With more pressure on hospital CEOs to improve quality of care and lower costs, there has been a shift in the last few years to tie hospital and physician payments to compensation based on quality of care and patient outcomes, also known as value-based purchasing. Hospitals and private and government payers are making large strides in distancing themselves from fee-for-service medicine.
 
“Not only are payors already paying you a fixed amount for every procedure, test and patient that you see, but they are also beginning to pay you more for how well you are at treating these patients with incentives or penalties based on whether you are doing a very good job as compared to your peers,” says Glidewell.
 
But to provide quality care and ensure your physicians are paid more for keeping patients from returning to your hospital, hospital administrators have to take advantage of newer, better—and more expensive—technology to keep up.
 
“We need to take advantage of new technology to minimize any penalties that we get,” says Glidewell. 
 
Building Good Partnerships with Physicians
 
Broward Health Medical Center has long been one of the top hospitals, not just in South Florida, but the whole state.

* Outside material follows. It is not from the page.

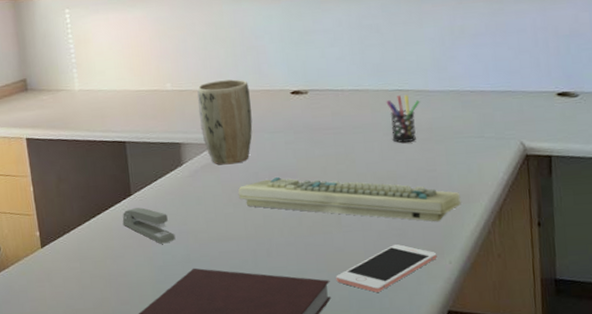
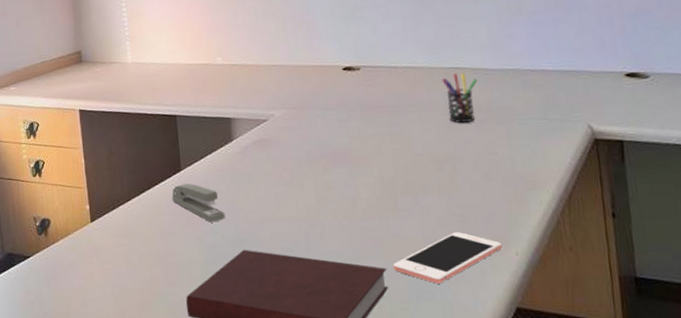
plant pot: present [197,79,253,165] -> none [248,54,304,142]
keyboard: present [238,176,461,222] -> none [289,155,526,209]

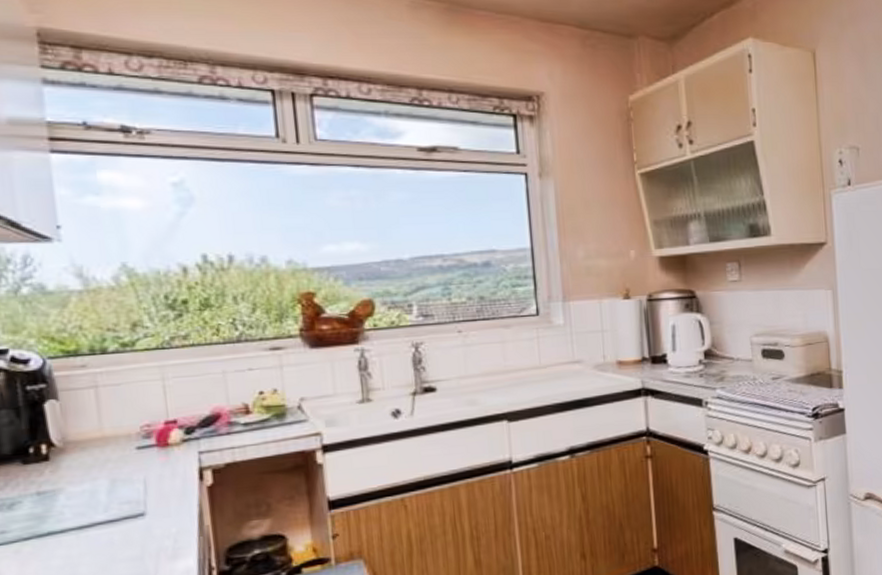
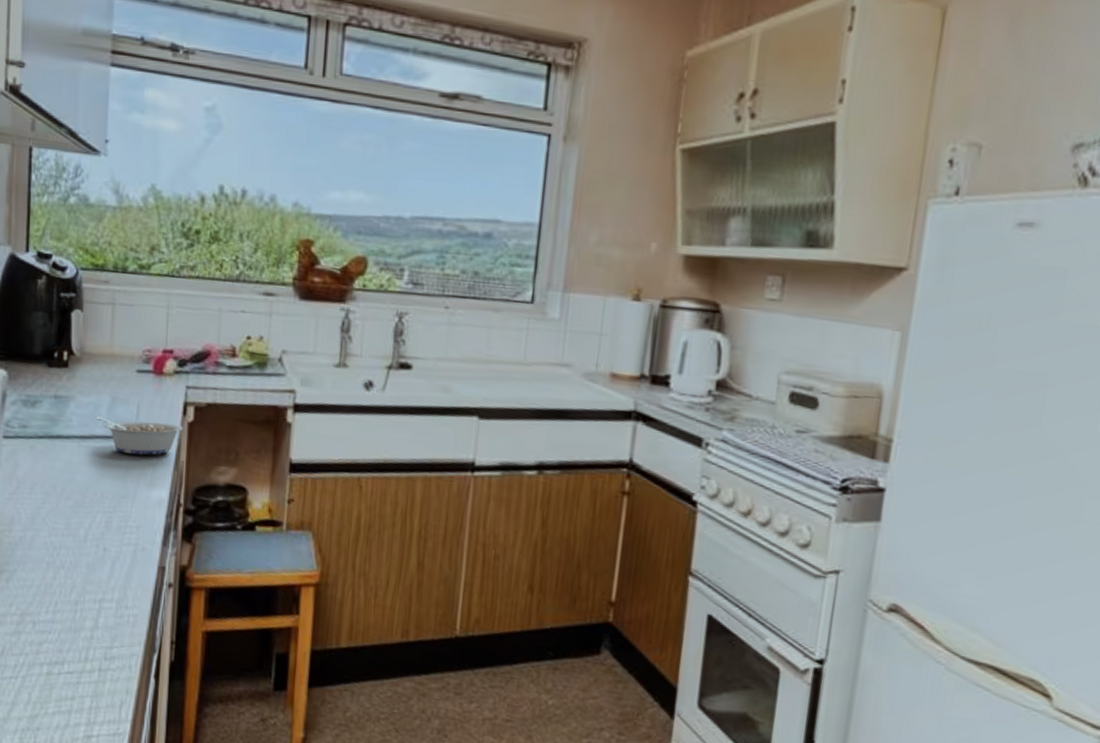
legume: none [93,491,203,533] -> present [95,416,184,455]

One key to its success in the changing healthcare landscape has been its partnerships with its physicians. Advice Glidewell would have for other hospital CEOs is to build and foster collaborate relationships with them.
 
“Have good conversations with them about what the reimbursement implications are and what value-based care means to hospitals,” he says. “And then make sure they fully understand what impact they have on the costs that we incur in a hospital. Because every patient that is admitted and discharged, and every test that is done in a hospital, is really done with the order of a physician.”
 
Glidewell says if physicians understand how a hospital is being rated, what quality indicators are important and understand what implications their decisions have on which test to order and how long to keep the patient in the hospital, they can make better sound judgments for their patients and while bearing in mind what it means to the hospital.
 
“Educating, informing and having good relationships and partnerships with your doctors are paramount,” he adds.
 
Finally, Glidewell says it’s important for hospital CEOs to focus on the fact that it’s not just about cost.
 
“We’re all realizing it’s about quality and value,” says Glidewell. “We have been very good at watching both our quality and our costs and not artificially inflating prices above what they need to be. However, pricing is not everything and we all just need to pay attention to the value of what we are delivering—the very best quality product or service at the lowest cost but getting great outcomes at the same time.”